*** DATA Section Begins ***

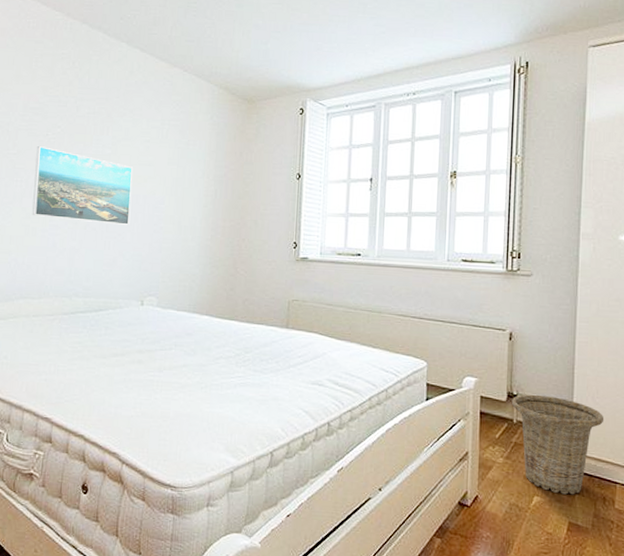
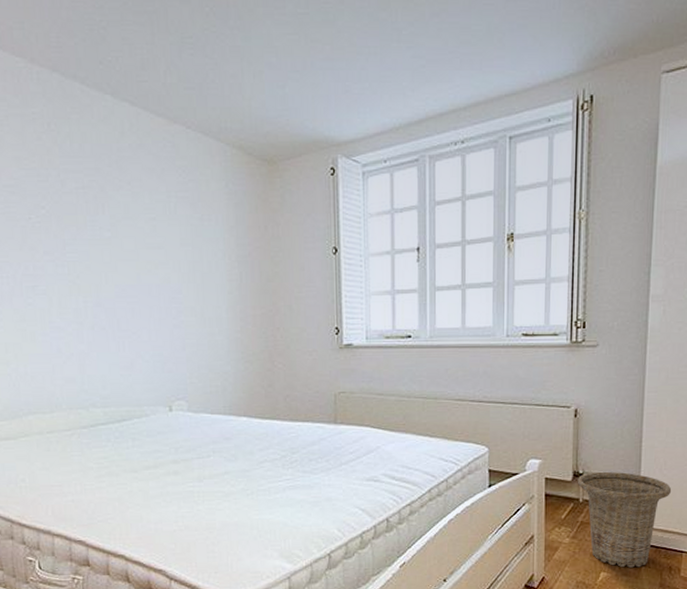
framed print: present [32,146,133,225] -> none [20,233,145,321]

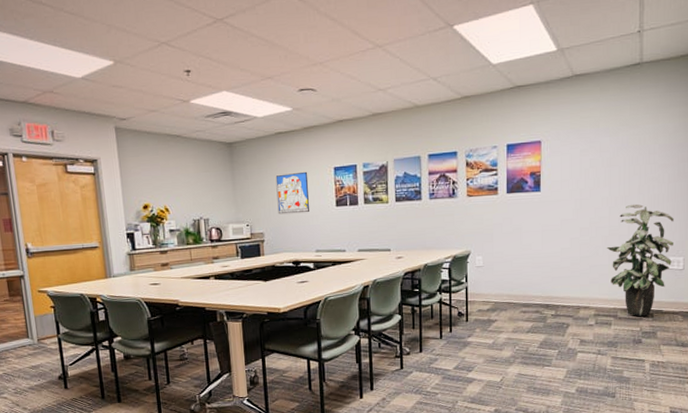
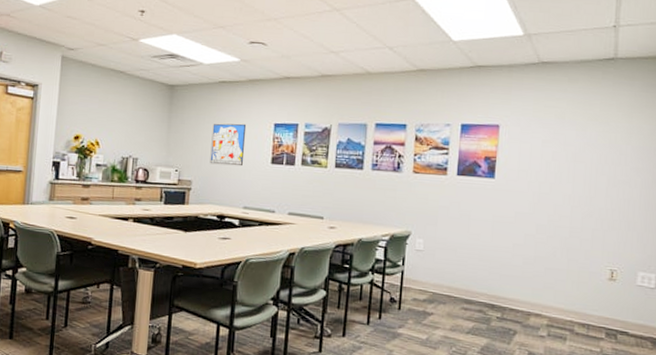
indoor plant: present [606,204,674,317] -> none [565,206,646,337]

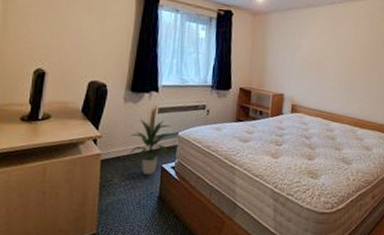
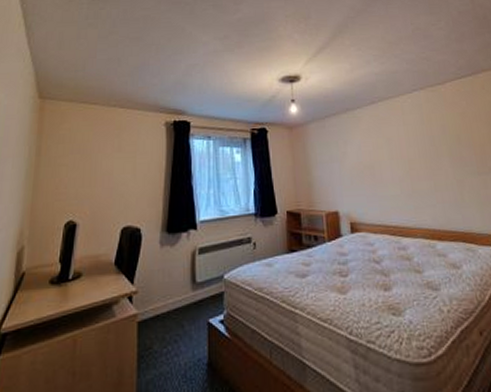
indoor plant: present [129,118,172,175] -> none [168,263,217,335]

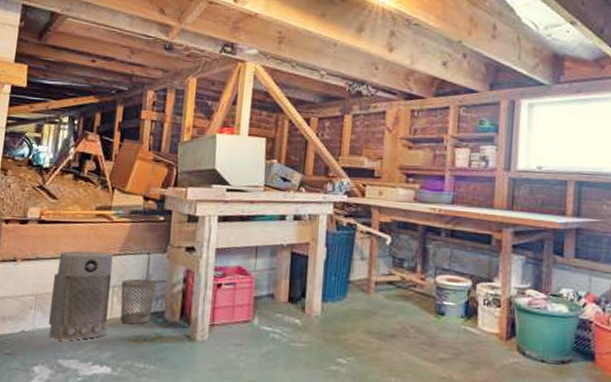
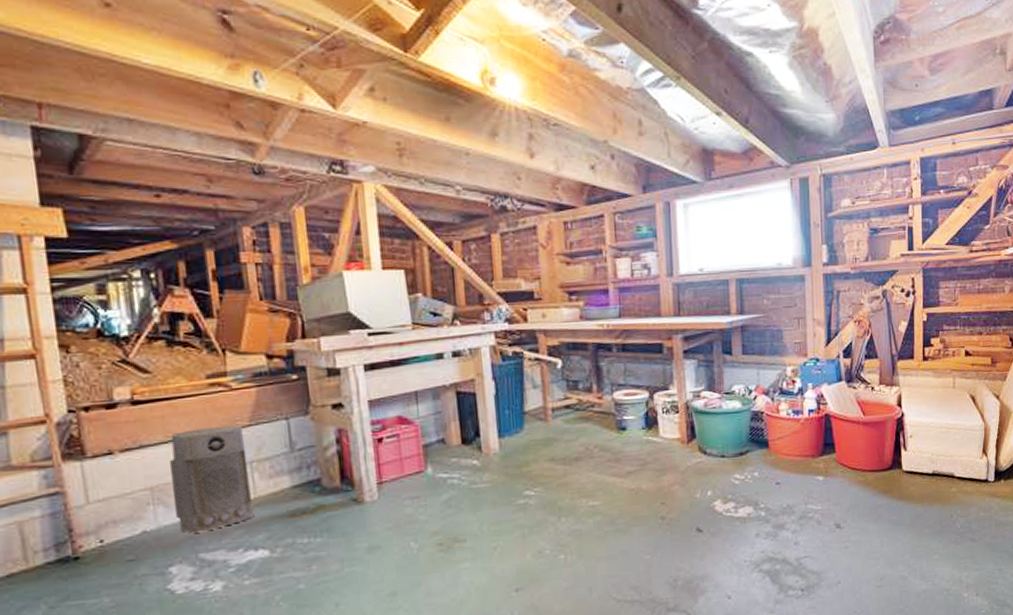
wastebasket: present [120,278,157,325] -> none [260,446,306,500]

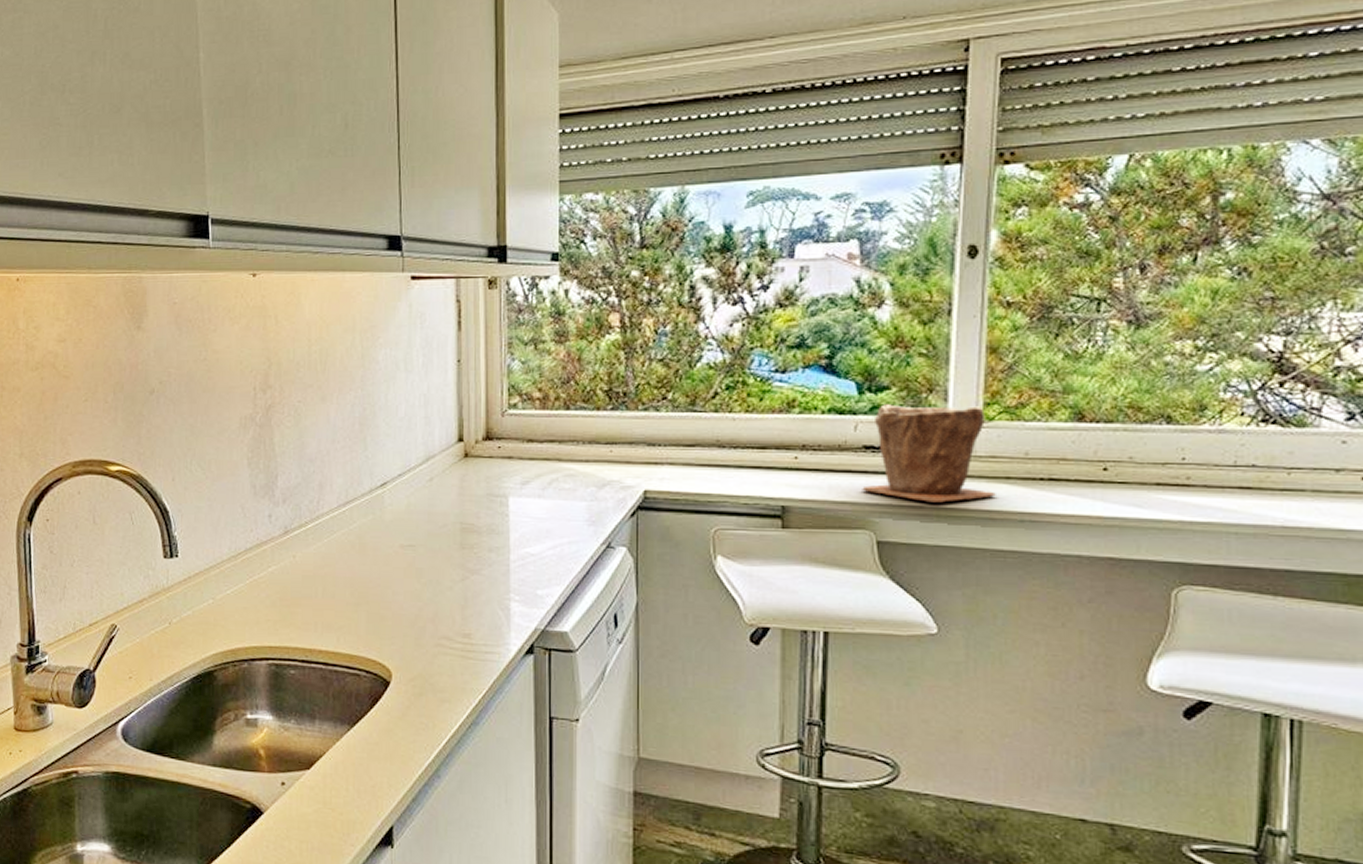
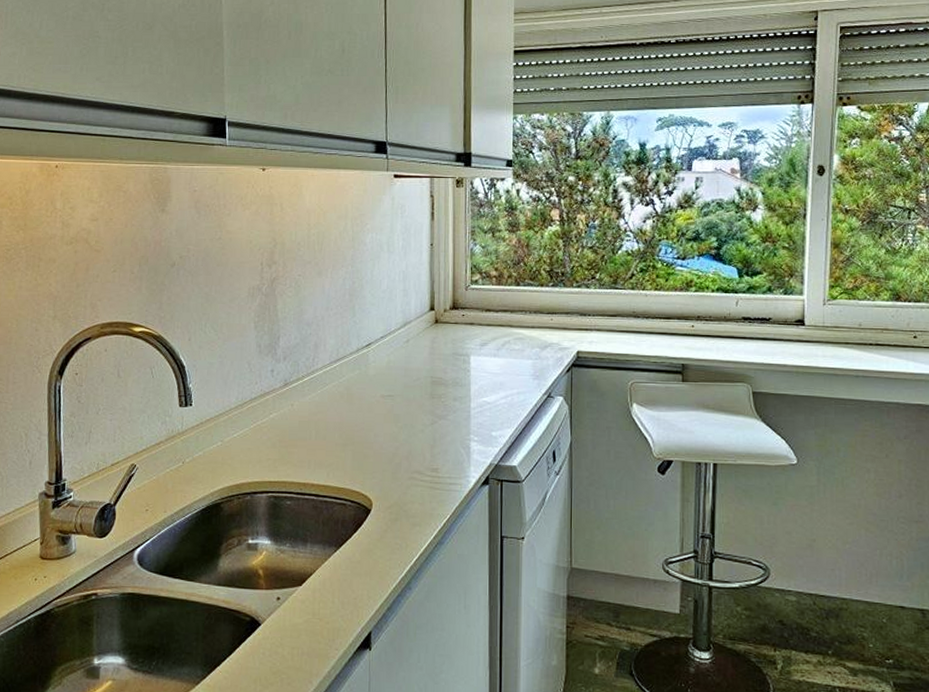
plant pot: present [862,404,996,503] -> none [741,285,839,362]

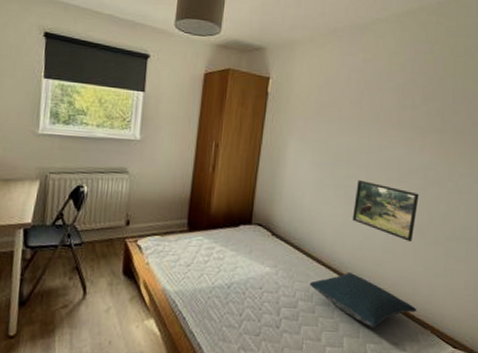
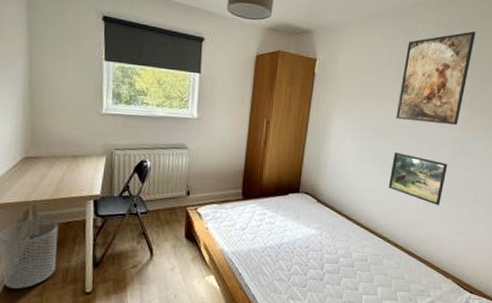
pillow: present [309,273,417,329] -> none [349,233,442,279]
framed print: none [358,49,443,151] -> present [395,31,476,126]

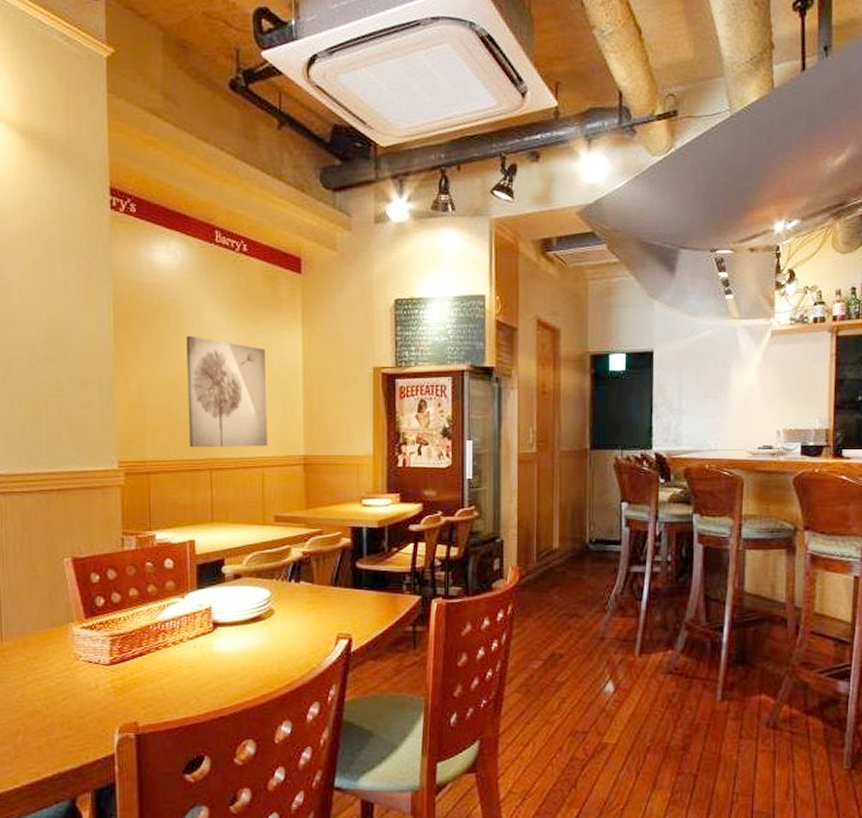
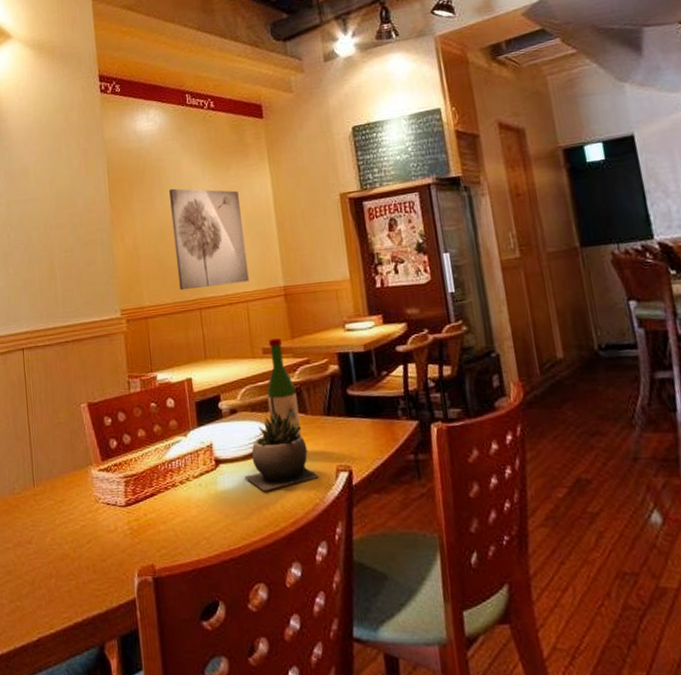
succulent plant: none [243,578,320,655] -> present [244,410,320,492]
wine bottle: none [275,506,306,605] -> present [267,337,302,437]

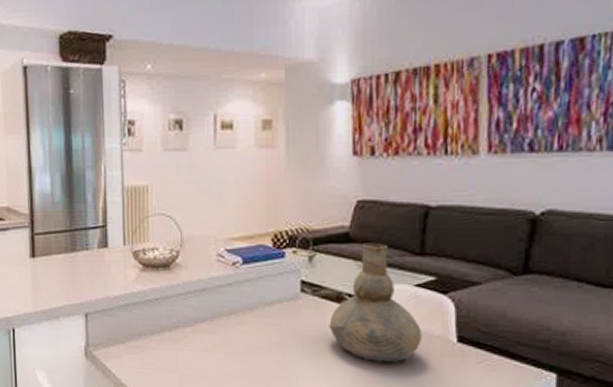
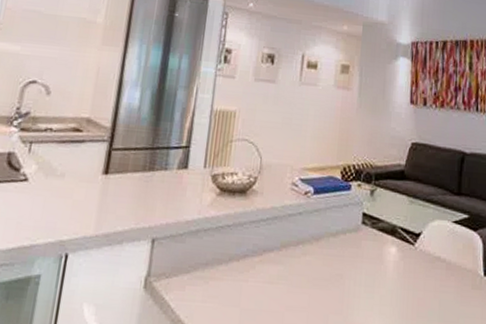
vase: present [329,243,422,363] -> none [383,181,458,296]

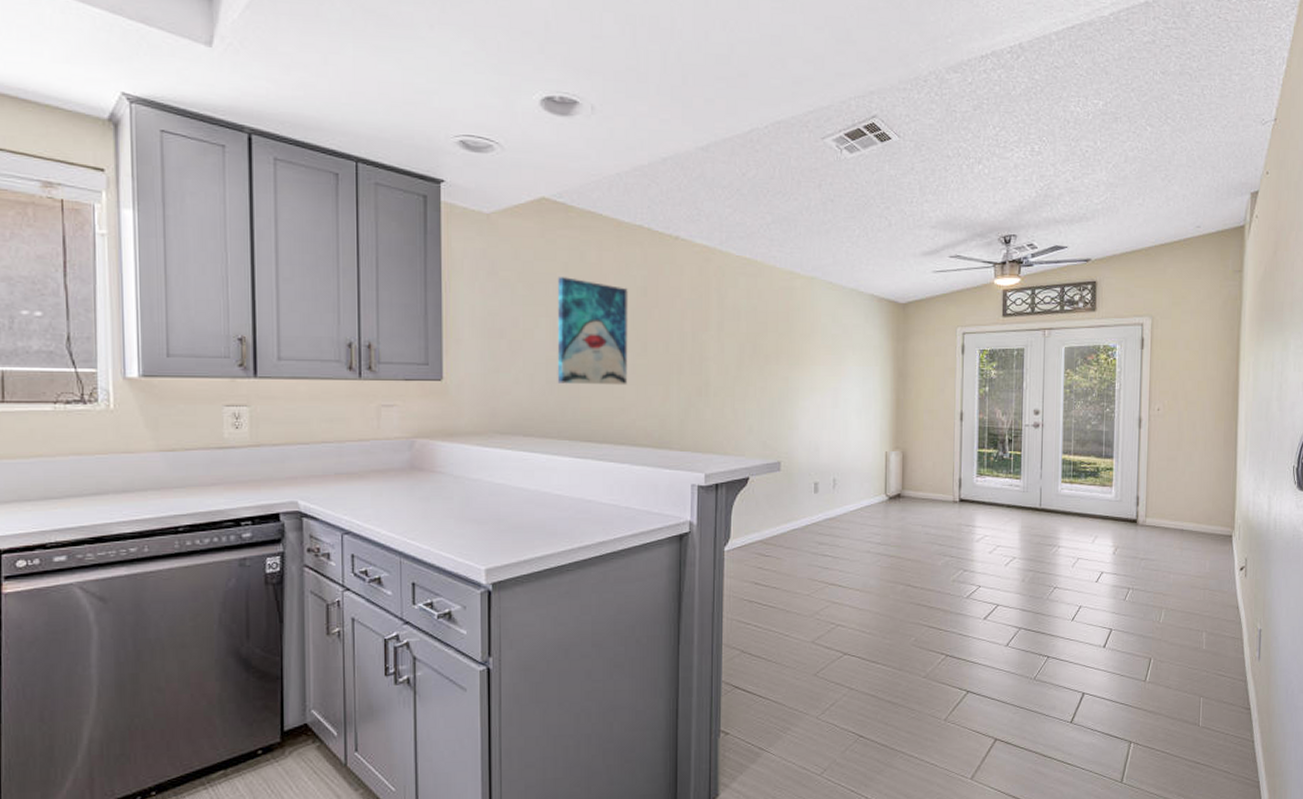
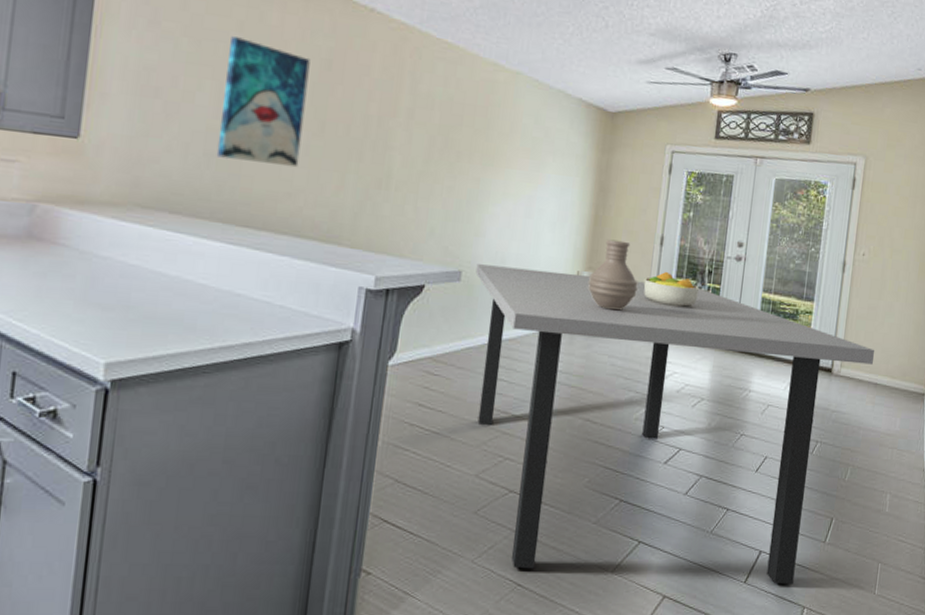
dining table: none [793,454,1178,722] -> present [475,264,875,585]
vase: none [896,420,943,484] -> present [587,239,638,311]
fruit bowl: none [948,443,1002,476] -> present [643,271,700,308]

*** DATA Section Ends ***

→ **DIRECTIONS**: Where an entry includes an image, skip the image and return everything else exactly.

→ **ANSWER AREA**:
framed print: present [32,146,133,225] -> none [20,233,145,321]

indoor plant: present [606,204,674,317] -> none [565,206,646,337]

indoor plant: present [129,118,172,175] -> none [168,263,217,335]

wastebasket: present [120,278,157,325] -> none [260,446,306,500]

plant pot: present [862,404,996,503] -> none [741,285,839,362]

pillow: present [309,273,417,329] -> none [349,233,442,279]
framed print: none [358,49,443,151] -> present [395,31,476,126]

succulent plant: none [243,578,320,655] -> present [244,410,320,492]
wine bottle: none [275,506,306,605] -> present [267,337,302,437]

vase: present [329,243,422,363] -> none [383,181,458,296]

dining table: none [793,454,1178,722] -> present [475,264,875,585]
vase: none [896,420,943,484] -> present [587,239,638,311]
fruit bowl: none [948,443,1002,476] -> present [643,271,700,308]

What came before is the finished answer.